Ironless linear motors have a primary that’s embedded in resin, so there’s no magnetic attraction between the primary and secondary ... so forces these motors can produce are smaller than those produced by iron-core designs. For iron-core linear motors, magnetic attraction between the primary’s iron and secondary’s permanent magnets allows high force output — though this attractive force also creates cogging.

Cogging is detent force that the motor experiences when the steel laminations of the coil cross the magnets of the secondary. This force degrades the smoothness of movement and can be significant ... making iron-core motors less desirable for applications that need extremely smooth motion. That said, some manufacturers have developed methods to reduce the effects of cogging — by skewing the magnets of the secondary part (which eases the change in attractive forces as the primary moves across the magnets) or by using feedback and controls to compensate for the effects of cogging.

In addition to their ability to produce very high thrust forces, iron-core motors also dissipate heat thanks in part to their relatively open design.
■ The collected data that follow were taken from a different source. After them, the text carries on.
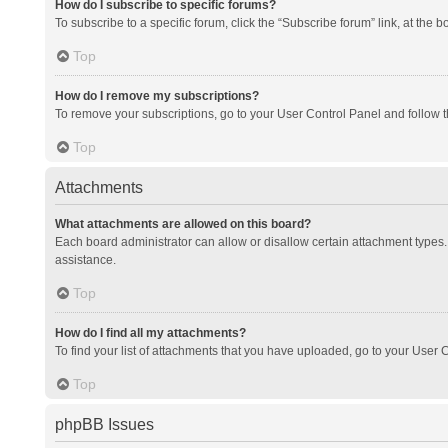
How do I subscribe to specific forums?
To subscribe to a specific forum, click the “Subscribe forum” link, at the 
Top
How do I remove my subscriptions?
To remove your subscriptions, go to your User Control Panel and follow th
Top
Attachments
What attachments are allowed on this board?
Each board administrator can allow or disallow certain attachment types. 
assistance.
Top
How do I find all my attachments?
To find your list of attachments that you have uploaded, go to your User C
Top
phpBB Issues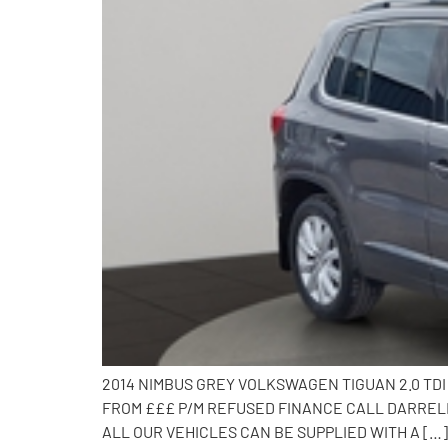
2014 NIMBUS GREY VOLKSWAGEN TIGUAN 2.0 TD
FROM £££ P/M REFUSED FINANCE CALL DARRELL 
ALL OUR VEHICLES CAN BE SUPPLIED WITH A […]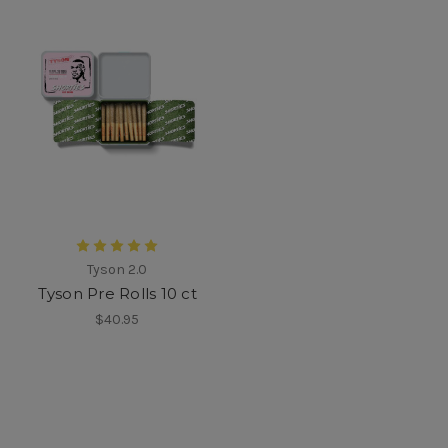
Tyson 2.0
Tyson Pre Rolls 10 ct
$40.95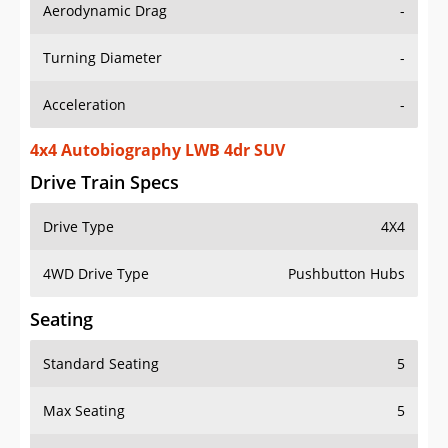
Aerodynamic Drag
-
Turning Diameter
-
Acceleration
-
4x4 Autobiography LWB 4dr SUV
Drive Train Specs
Drive Type
4X4
4WD Drive Type
Pushbutton Hubs
Seating
Standard Seating
5
Max Seating
5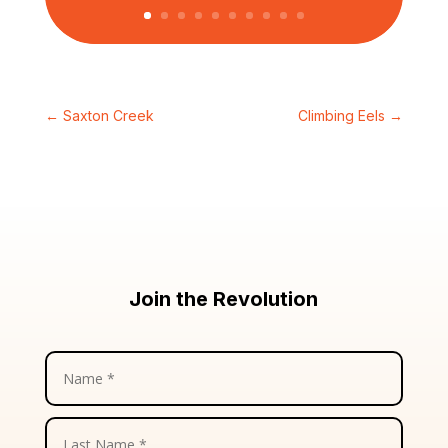
←
Saxton Creek
Climbing Eels
→
Join the Revolution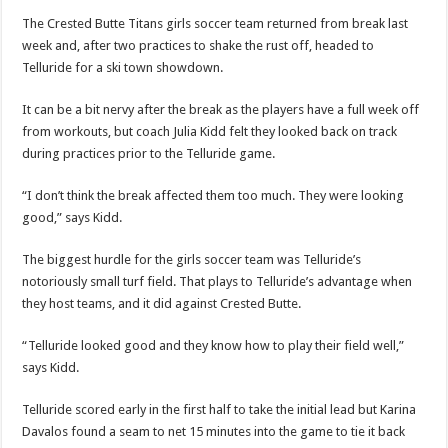
The Crested Butte Titans girls soccer team returned from break last
week and, after two practices to shake the rust off, headed to
Telluride for a ski town showdown.
It can be a bit nervy after the break as the players have a full week off
from workouts, but coach Julia Kidd felt they looked back on track
during practices prior to the Telluride game.
“I don’t think the break affected them too much. They were looking
good,” says Kidd.
The biggest hurdle for the girls soccer team was Telluride’s
notoriously small turf field. That plays to Telluride’s advantage when
they host teams, and it did against Crested Butte.
“Telluride looked good and they know how to play their field well,”
says Kidd.
Telluride scored early in the first half to take the initial lead but Karina
Davalos found a seam to net 15 minutes into the game to tie it back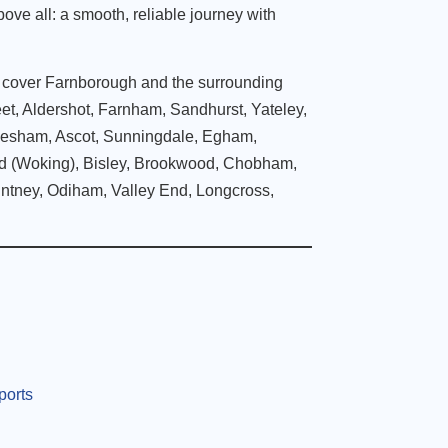
bove all: a smooth, reliable journey with
e cover Farnborough and the surrounding
eet, Aldershot, Farnham, Sandhurst, Yateley,
lesham, Ascot, Sunningdale, Egham,
nd (Woking), Bisley, Brookwood, Chobham,
intney, Odiham, Valley End, Longcross,
ports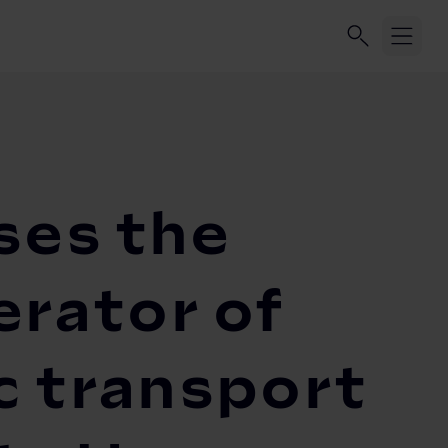
ses the
erator of
c transport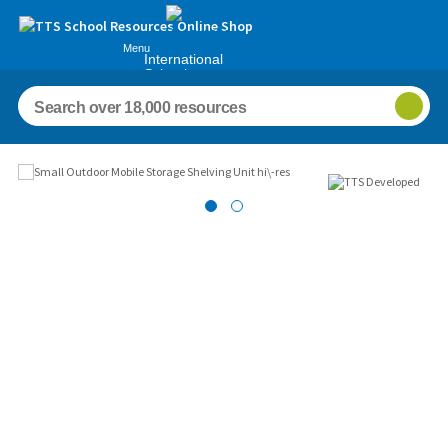
Menu
International
Schools
Images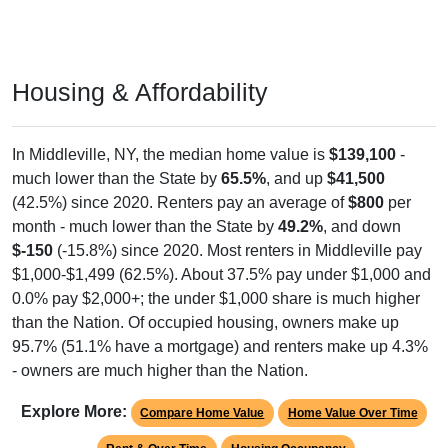
Housing & Affordability
In Middleville, NY, the median home value is
$139,100
-
much lower than the State by
65.5%
, and up
$41,500
(42.5%) since 2020. Renters pay an average of
$800
per
month - much lower than the State by
49.2%
, and down
$-150
(-15.8%) since 2020. Most renters in Middleville pay
$1,000-$1,499 (62.5%). About 37.5% pay under $1,000 and
0.0% pay $2,000+; the under $1,000 share is much higher
than the Nation. Of occupied housing, owners make up
95.7% (51.1% have a mortgage) and renters make up 4.3%
- owners are much higher than the Nation.
Explore More:
Compare Home Value
Home Value Over Time
Rent & Over Time
Housing Occupancy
But this design also leaves them susceptible contamination — particularly metallic chips or flakes that attract to the permanent magnets and cause damage. Another factor that contributes to the ironcore linear motor’s good heat dissipation is the fact that their primary is mostly metal (as opposed to the epoxy enclosure of an ironless design) which acts as a heat sink.

When designing a linear system using iron-core motors, account for the attractive force between the primary and secondary parts, as that’s essential to properly sizing the support bearings. Linear profiled rails are the most common guide systems used with linear motors, although air bearing systems are sometimes used. Because air bearings need a preload, the attractive force between the windings and the magnets is beneficial for an iron-core motor using air-bearing guides.

With high continuous forces and good heat dissipation, iron-core linear motors are suitable for pressing, molding, and machining applications. They also excel at high-speed testing that requires the application of high forces or pressures.